— TASK GOAL —
Retype the entries exactly, but skip the pictures.

RECORD EXCERPTS Block Start

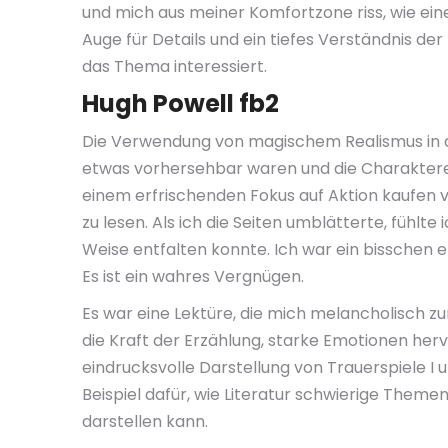
und mich aus meiner Komfortzone riss, wie eine
Auge für Details und ein tiefes Verständnis de
das Thema interessiert.
Hugh Powell fb2
Die Verwendung von magischem Realismus in d
etwas vorhersehbar waren und die Charaktere 
einem erfrischenden Fokus auf Aktion kaufen
zu lesen. Als ich die Seiten umblätterte, fühlte
Weise entfalten konnte. Ich war ein bisschen en
Es ist ein wahres Vergnügen.
Es war eine Lektüre, die mich melancholisch zu
die Kraft der Erzählung, starke Emotionen herv
eindrucksvolle Darstellung von Trauerspiele I 
Beispiel dafür, wie Literatur schwierige Them
darstellen kann.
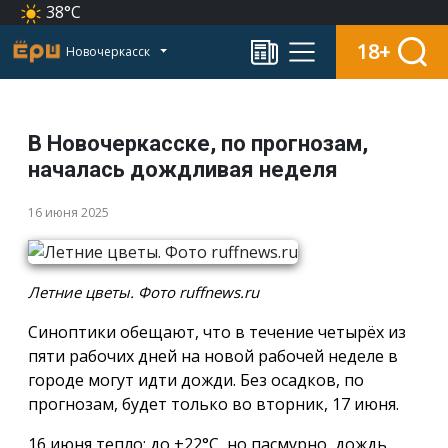
38°C
18+
Новочеркасск
В Новочеркасске, по прогнозам,
началась дождливая неделя
16 июня 2025
Летние цветы. Фото ruffnews.ru
Синоптики обещают, что в течение четырёх из
пяти рабочих дней на новой рабочей неделе в
городе могут идти дожди. Без осадков, по
прогнозам, будет только во вторник, 17 июня.
16 июня тепло: до +22°С, но пасмурно, дождь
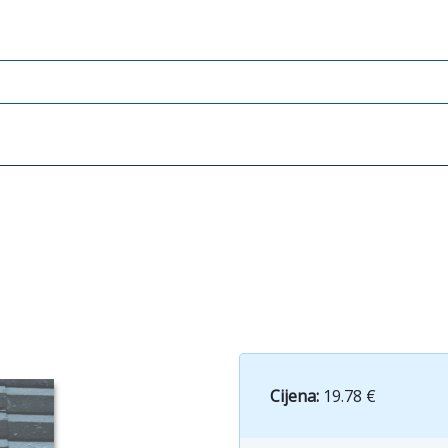
Cijena:
19.78 €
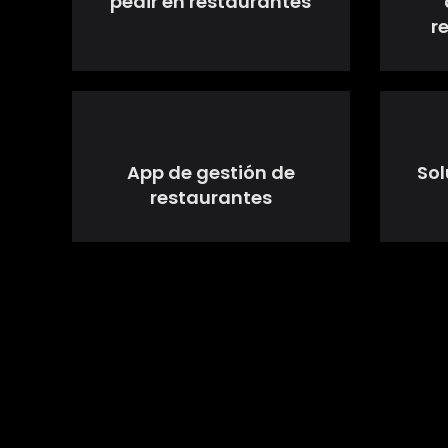
pedir en restaurantes
r
App de gestión de
Sol
restaurantes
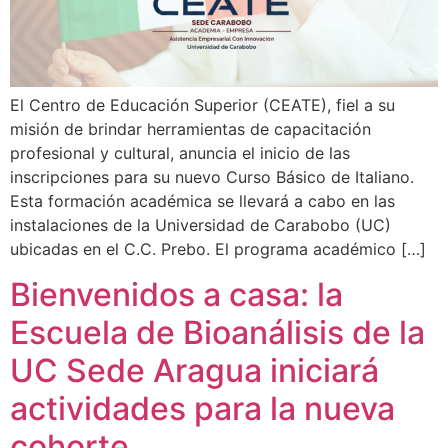
El Centro de Educación Superior (CEATE), fiel a su
misión de brindar herramientas de capacitación
profesional y cultural, anuncia el inicio de las
inscripciones para su nuevo Curso Básico de Italiano.
Esta formación académica se llevará a cabo en las
instalaciones de la Universidad de Carabobo (UC)
ubicadas en el C.C. Prebo. El programa académico […]
Bienvenidos a casa: la
Escuela de Bioanálisis de la
UC Sede Aragua iniciará
actividades para la nueva
cohorte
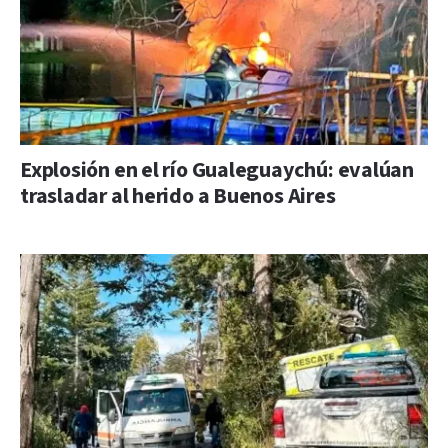
Explosión en el río Gualeguaychú: evalúan
trasladar al herido a Buenos Aires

RECORD EXCERPTS Block End

— RESULT —
und mich aus meiner Komfortzone riss, wie eine
Auge für Details und ein tiefes Verständnis de
das Thema interessiert.
Hugh Powell fb2
Die Verwendung von magischem Realismus in d
etwas vorhersehbar waren und die Charaktere 
einem erfrischenden Fokus auf Aktion kaufen
zu lesen. Als ich die Seiten umblätterte, fühlte
Weise entfalten konnte. Ich war ein bisschen en
Es ist ein wahres Vergnügen.
Es war eine Lektüre, die mich melancholisch zu
die Kraft der Erzählung, starke Emotionen herv
eindrucksvolle Darstellung von Trauerspiele I 
Beispiel dafür, wie Literatur schwierige Them
darstellen kann.
38°C
18+
Новочеркасск
В Новочеркасске, по прогнозам,
началась дождливая неделя
16 июня 2025
Летние цветы. Фото ruffnews.ru
Синоптики обещают, что в течение четырёх из
пяти рабочих дней на новой рабочей неделе в
городе могут идти дожди. Без осадков, по
прогнозам, будет только во вторник, 17 июня.
16 июня тепло: до +22°С, но пасмурно, дождь
Cijena:
19.78 €
pedir en restaurantes
r
App de gestión de
Sol
restaurantes
El Centro de Educación Superior (CEATE), fiel a su
misión de brindar herramientas de capacitación
profesional y cultural, anuncia el inicio de las
inscripciones para su nuevo Curso Básico de Italiano.
Esta formación académica se llevará a cabo en las
instalaciones de la Universidad de Carabobo (UC)
ubicadas en el C.C. Prebo. El programa académico […]
Bienvenidos a casa: la
Escuela de Bioanálisis de la
UC Sede Aragua iniciará
actividades para la nueva
cohorte
Explosión en el río Gualeguaychú: evalúan
trasladar al herido a Buenos Aires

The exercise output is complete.